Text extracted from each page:
[Start of section]

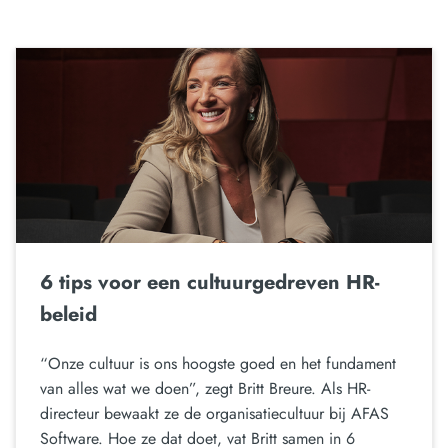
6 tips voor een cultuurgedreven HR-
beleid
“Onze cultuur is ons hoogste goed en het fundament
van alles wat we doen”, zegt Britt Breure. Als HR-
directeur bewaakt ze de organisatiecultuur bij AFAS
Software. Hoe ze dat doet, vat Britt samen in 6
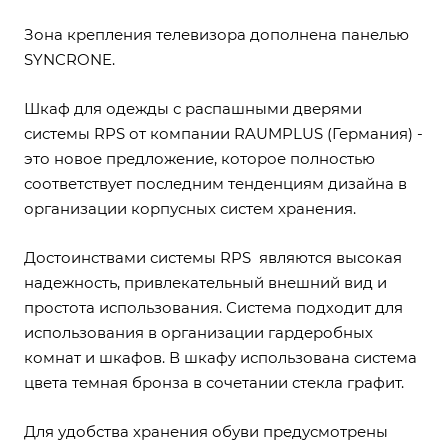
Зона крепления телевизора дополнена панелью
SYNCRONE.
Шкаф для одежды с распашными дверями
системы RPS от компании RAUMPLUS (Германия) -
это новое предложение, которое полностью
соответствует последним тенденциям дизайна в
организации корпусных систем хранения.
Достоинствами системы RPS являются высокая
надежность, привлекательный внешний вид и
простота использования. Система подходит для
использования в организации гардеробных
комнат и шкафов. В шкафу использована система
цвета темная бронза в сочетании стекла графит.
Для удобства хранения обуви предусмотрены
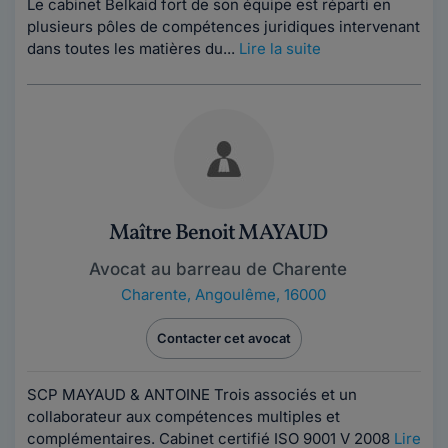
Le cabinet Belkaid fort de son équipe est réparti en
plusieurs pôles de compétences juridiques intervenant
dans toutes les matières du...
Lire la suite
Maître Benoit MAYAUD
Avocat au barreau de Charente
Charente
,
Angoulême, 16000
Contacter cet avocat
SCP MAYAUD & ANTOINE Trois associés et un
collaborateur aux compétences multiples et
complémentaires. Cabinet certifié ISO 9001 V 2008
Lire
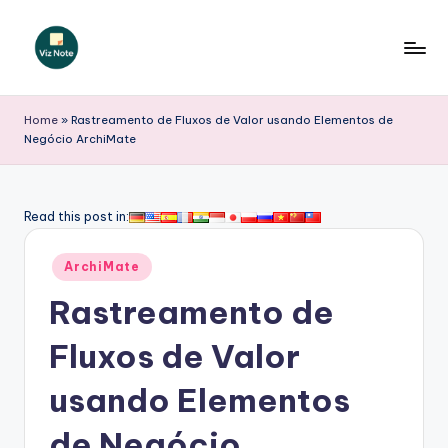
Skip
to
V
content
iz
Home
»
Rastreamento de Fluxos de Valor usando Elementos de
Negócio ArchiMate
N
o
t
Read this post in:
e
Posted
ArchiMate
P
in
Rastreamento de
o
r
Fluxos de Valor
t
usando Elementos
u
de Negócio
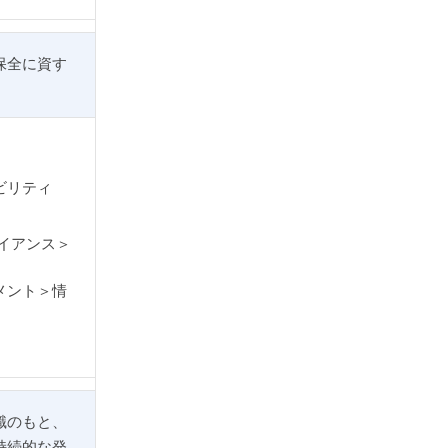
保全に資す
ビリティ
イアンス＞
メント＞情
識のもと、
持続的な発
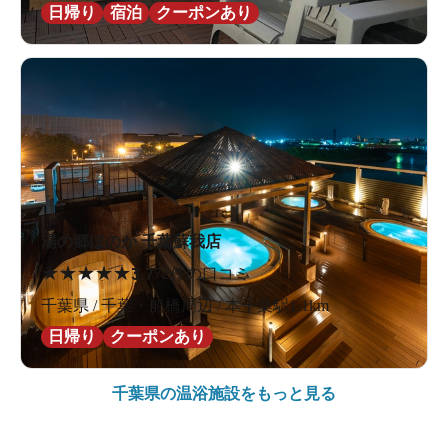
日帰り
宿泊
クーポンあり
湯の郷ほのか 千葉蘇我店
★
★
★
★
★
3.7
72件の口コミ
千葉県 / 千葉・船橋周辺 / 本千葉駅1.1km
日帰り
クーポンあり
千葉県の
温浴施設をもっと見る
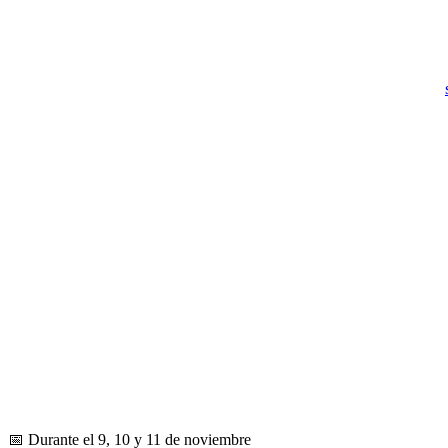
By
📅 Durante el 9, 10 y 11 de noviembre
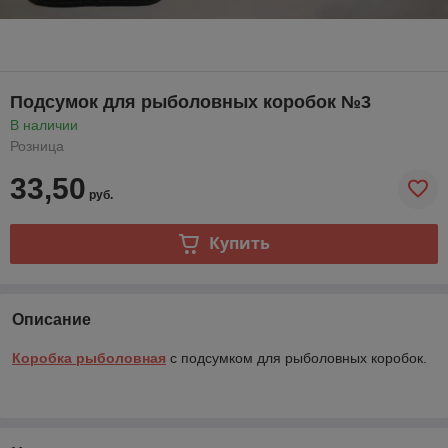
Подсумок для рыболовных коробок №3
В наличии
Розница
33,50
руб.
Купить
Описание
Коробка рыболовная
с подсумком для рыболовных коробок.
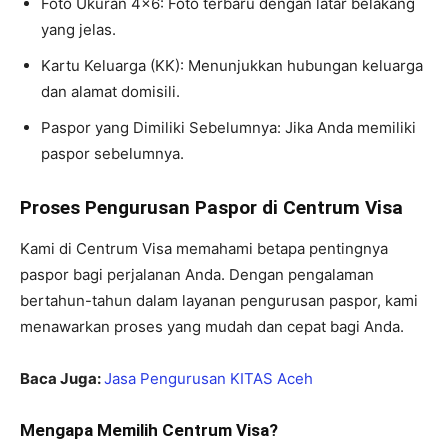
Foto Ukuran 4×6: Foto terbaru dengan latar belakang
yang jelas.
Kartu Keluarga (KK): Menunjukkan hubungan keluarga
dan alamat domisili.
Paspor yang Dimiliki Sebelumnya: Jika Anda memiliki
paspor sebelumnya.
Proses Pengurusan Paspor di Centrum Visa
Kami di Centrum Visa memahami betapa pentingnya
paspor bagi perjalanan Anda. Dengan pengalaman
bertahun-tahun dalam layanan pengurusan paspor, kami
menawarkan proses yang mudah dan cepat bagi Anda.
Baca Juga:
Jasa Pengurusan KITAS Aceh
Mengapa Memilih Centrum Visa?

[End of section]

» **ACTIVITY**
Reproduce the text from all of the data above verbatim, line for line, leaving out the pictures.

» **ANSWER SPACE**
6 tips voor een cultuurgedreven HR-
beleid
“Onze cultuur is ons hoogste goed en het fundament
van alles wat we doen”, zegt Britt Breure. Als HR-
directeur bewaakt ze de organisatiecultuur bij AFAS
Software. Hoe ze dat doet, vat Britt samen in 6
Зона крепления телевизора дополнена панелью
SYNCRONE.
Шкаф для одежды с распашными дверями
системы RPS от компании RAUMPLUS (Германия) -
это новое предложение, которое полностью
соответствует последним тенденциям дизайна в
организации корпусных систем хранения.
Достоинствами системы RPS являются высокая
надежность, привлекательный внешний вид и
простота использования. Система подходит для
использования в организации гардеробных
комнат и шкафов. В шкафу использована система
цвета темная бронза в сочетании стекла графит.
Для удобства хранения обуви предусмотрены
Le cabinet Belkaid fort de son équipe est réparti en
plusieurs pôles de compétences juridiques intervenant
dans toutes les matières du...
Lire la suite
Maître Benoit MAYAUD
Avocat au barreau de Charente
Charente
,
Angoulême, 16000
Contacter cet avocat
SCP MAYAUD & ANTOINE Trois associés et un
collaborateur aux compétences multiples et
complémentaires. Cabinet certifié ISO 9001 V 2008
Lire
Skip
to
V
content
iz
Home
»
Rastreamento de Fluxos de Valor usando Elementos de
Negócio ArchiMate
N
o
t
Read this post in:
e
Posted
ArchiMate
P
in
Rastreamento de
o
r
Fluxos de Valor
t
usando Elementos
u
de Negócio
保全に資す
ビリティ
イアンス＞
メント＞情
識のもと、
持続的な発
日帰り
宿泊
クーポンあり
湯の郷ほのか 千葉蘇我店
★
★
★
★
★
3.7
72件の口コミ
千葉県 / 千葉・船橋周辺 / 本千葉駅1.1km
日帰り
クーポンあり
千葉県の
温浴施設をもっと見る
By
📅 Durante el 9, 10 y 11 de noviembre
Подсумок для рыболовных коробок №3
В наличии
Розница
33,50
руб.
Купить
Описание
Коробка рыболовная
с подсумком для рыболовных коробок.
Foto Ukuran 4×6: Foto terbaru dengan latar belakang
yang jelas.
Kartu Keluarga (KK): Menunjukkan hubungan keluarga
dan alamat domisili.
Paspor yang Dimiliki Sebelumnya: Jika Anda memiliki
paspor sebelumnya.
Proses Pengurusan Paspor di Centrum Visa
Kami di Centrum Visa memahami betapa pentingnya
paspor bagi perjalanan Anda. Dengan pengalaman
bertahun-tahun dalam layanan pengurusan paspor, kami
menawarkan proses yang mudah dan cepat bagi Anda.
Baca Juga:
Jasa Pengurusan KITAS Aceh
Mengapa Memilih Centrum Visa?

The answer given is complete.